# Excerpt:
----

Hiding in White Text: Word Documents with Embedded Payloads

Published: 2016-07-06
Last Updated: 2016-07-11 17:31:25 UTC
by Johannes Ullrich (Version: 1)
1 comment(s)

This is a guest diary by Yaser Mansour. Due to the extensive use of images, please note that all the images are clickable to view them at full size. A PDF version of this diary is available here

Malicious macros in Office documents are not new, and several samples have been analyzed here at the ISC Diary website. Usually, the macro script is used to drop the second stage malware either by reaching to the internet or by extracting a binary embedded in the Office document itself. In this post, we will examine two similar malicious documents that were observed separately with each dropping a different malware sample, namely, NetWiredRC and iSpy.

There are several interesting facts about the samples we are going to analyze today:

  1. The macro embedded in the Office document does not reach to the internet. Instead, it extracts a binary embedded in the Word document itself in ASCII hex format and writes it to disk.
  2. Both malicious Word documents were observed separately. However, both use the same technique to extract the embedded binary as well as the same decoy message enticing the end user to enabled macros.
  3. During network forensics of the NetWiredRC malware, a new C&C command was observed which was not reported by [1][2]. This also resulted in a total of 9 custom Snort signatures being submitted and published in Snort Community Ruleset [3][4].

----

# Data to examine:
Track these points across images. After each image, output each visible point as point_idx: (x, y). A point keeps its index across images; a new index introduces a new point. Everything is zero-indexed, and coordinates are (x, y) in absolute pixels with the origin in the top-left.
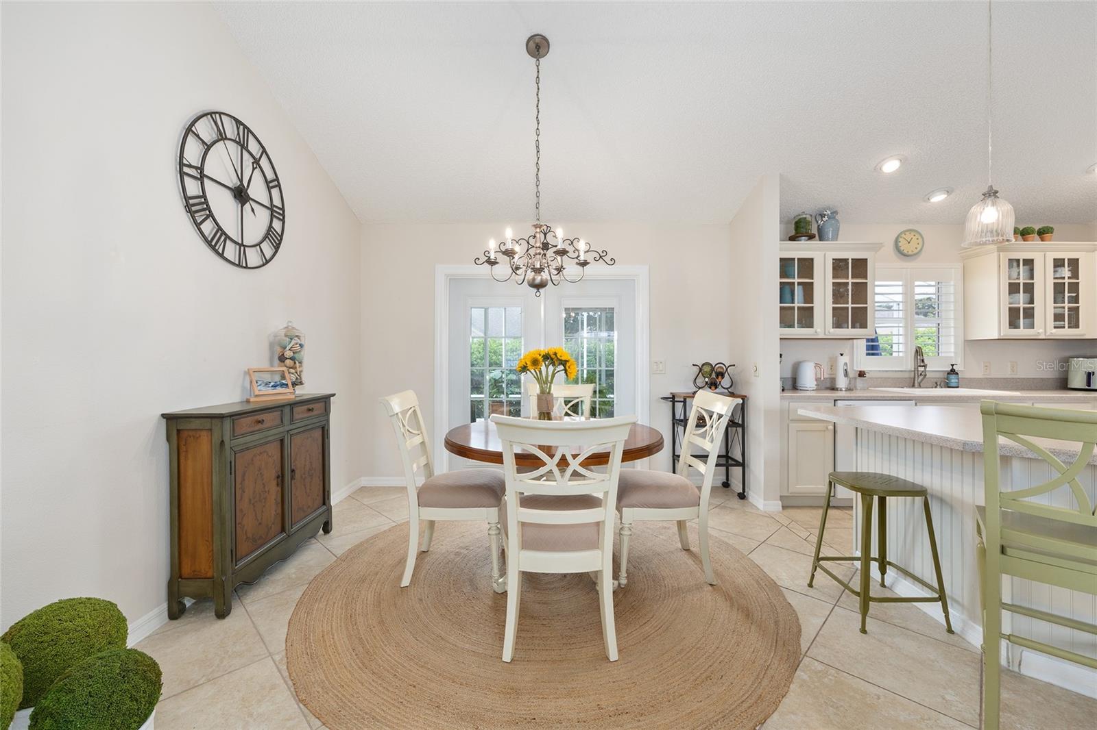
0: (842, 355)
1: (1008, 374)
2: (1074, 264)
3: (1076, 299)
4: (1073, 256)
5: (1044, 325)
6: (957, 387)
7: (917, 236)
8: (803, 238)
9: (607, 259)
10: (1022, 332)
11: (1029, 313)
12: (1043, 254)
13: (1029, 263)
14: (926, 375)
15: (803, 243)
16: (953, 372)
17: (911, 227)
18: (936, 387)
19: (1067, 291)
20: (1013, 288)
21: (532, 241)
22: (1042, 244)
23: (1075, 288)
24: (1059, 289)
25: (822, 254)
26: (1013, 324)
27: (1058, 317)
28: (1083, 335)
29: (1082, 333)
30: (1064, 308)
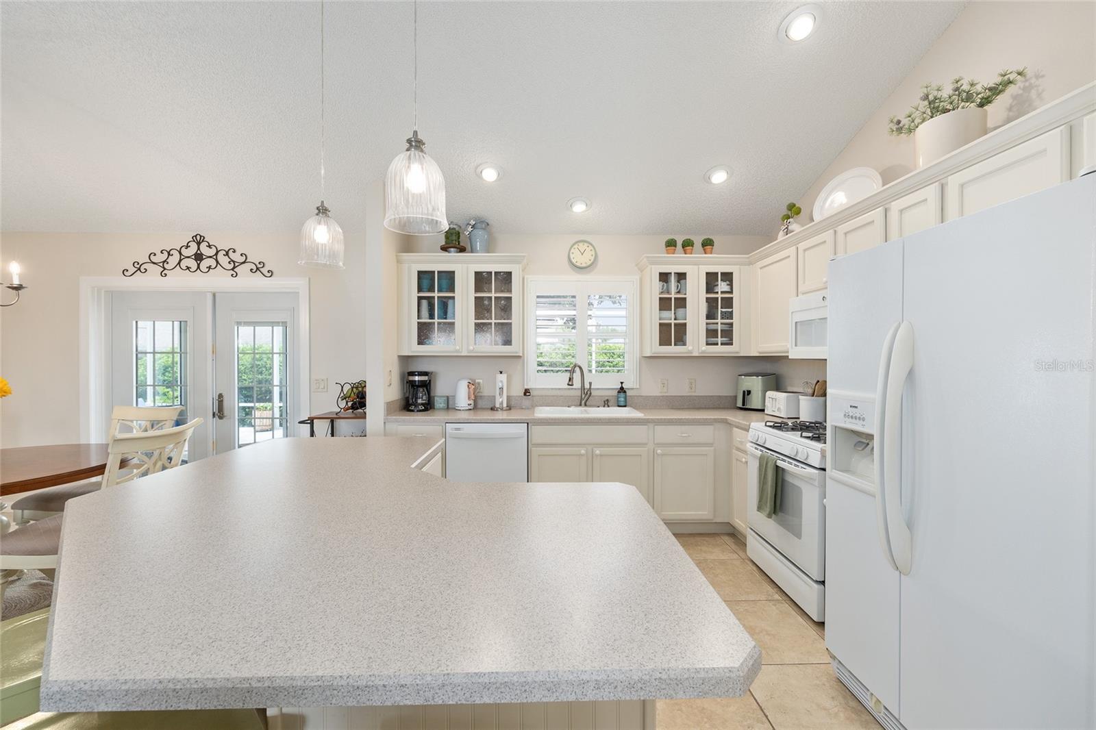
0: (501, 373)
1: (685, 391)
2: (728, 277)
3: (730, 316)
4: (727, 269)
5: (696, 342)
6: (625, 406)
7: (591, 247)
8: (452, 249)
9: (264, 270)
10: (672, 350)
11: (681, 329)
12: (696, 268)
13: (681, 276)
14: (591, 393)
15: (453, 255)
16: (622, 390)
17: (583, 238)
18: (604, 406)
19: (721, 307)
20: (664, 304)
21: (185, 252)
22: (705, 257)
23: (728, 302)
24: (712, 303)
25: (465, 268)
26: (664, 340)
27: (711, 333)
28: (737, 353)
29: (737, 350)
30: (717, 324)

----

# Assignment A:
Answer these from the diary on Word documents hiding payloads in white text:
(i) Who wrote this guest diary?
(ii) Which two malware samples are dropped by the malicious documents?
(iii) How many custom Snort signatures were submitted and published?
# Assignment B:
Carry the diary on Word documents hiding payloads in white text forward from its final line.

# Task result A:
(i) Yaser Mansour
(ii) NetWiredRC and iSpy
(iii) 9

# Task result B:
  4. The iSpy sample generated new network traffic patterns than what were observed previously. More about this in the following sections.

Brief History of NetWiredRC and iSpy Malware Samples

NetWiredRC RAT family has been extensively discussed by security researchers [1][2], and recently TALOS released Snort signatures to detect NetWiredRC over the network [3], and a new signature for the new NetWiredRC command[4].

iSpy was first observed by the author during January 2016 with the sample b33c5ba388f8a32006133cb8888a9370. This sample performed its C&C over HTTP as seen in the below screenshot and Snort signatures were released [4].

Picture 1

Other samples were observed during March and April 2016 (65ee535f0efcb30626ce5c8e7763e782 and cd3a43d3504925a396183b467b0980cb, respectively). Both of these samples also used HTTP for their C&C communication. One of the latest samples observed was extracted from the embedded payload in the Word document discussed in the remaining of this article. This recent sample performs its C&C over SMTP for initial and exfiltration communication as shown in the screenshots below.

Malicious Word Documents Analysis

Both malicious documents implement the same algorithm used to extract the embedded binary. While the focus will be on the malicious document embedding the NetWiredRC sample, we will attempt to provide side-by-side analysis of both malicious documents. Throughout the remaining of this post, comparative screenshots will have the first screenshot reflecting the analysis of the document dropping NetWiredRC while the second reflecting the iSpy sample.

Both samples documents have exactly the same decoy message enticing the unsuspicious user of disabling the protected view and enabling macros as seen in the below screenshot.

Interestingly each document consisted of a large number of “empty” pages with the only text visible as shown in the above screenshot. More accurately, the document consisted of 232. The second malicious Word document consisted of 528 pages.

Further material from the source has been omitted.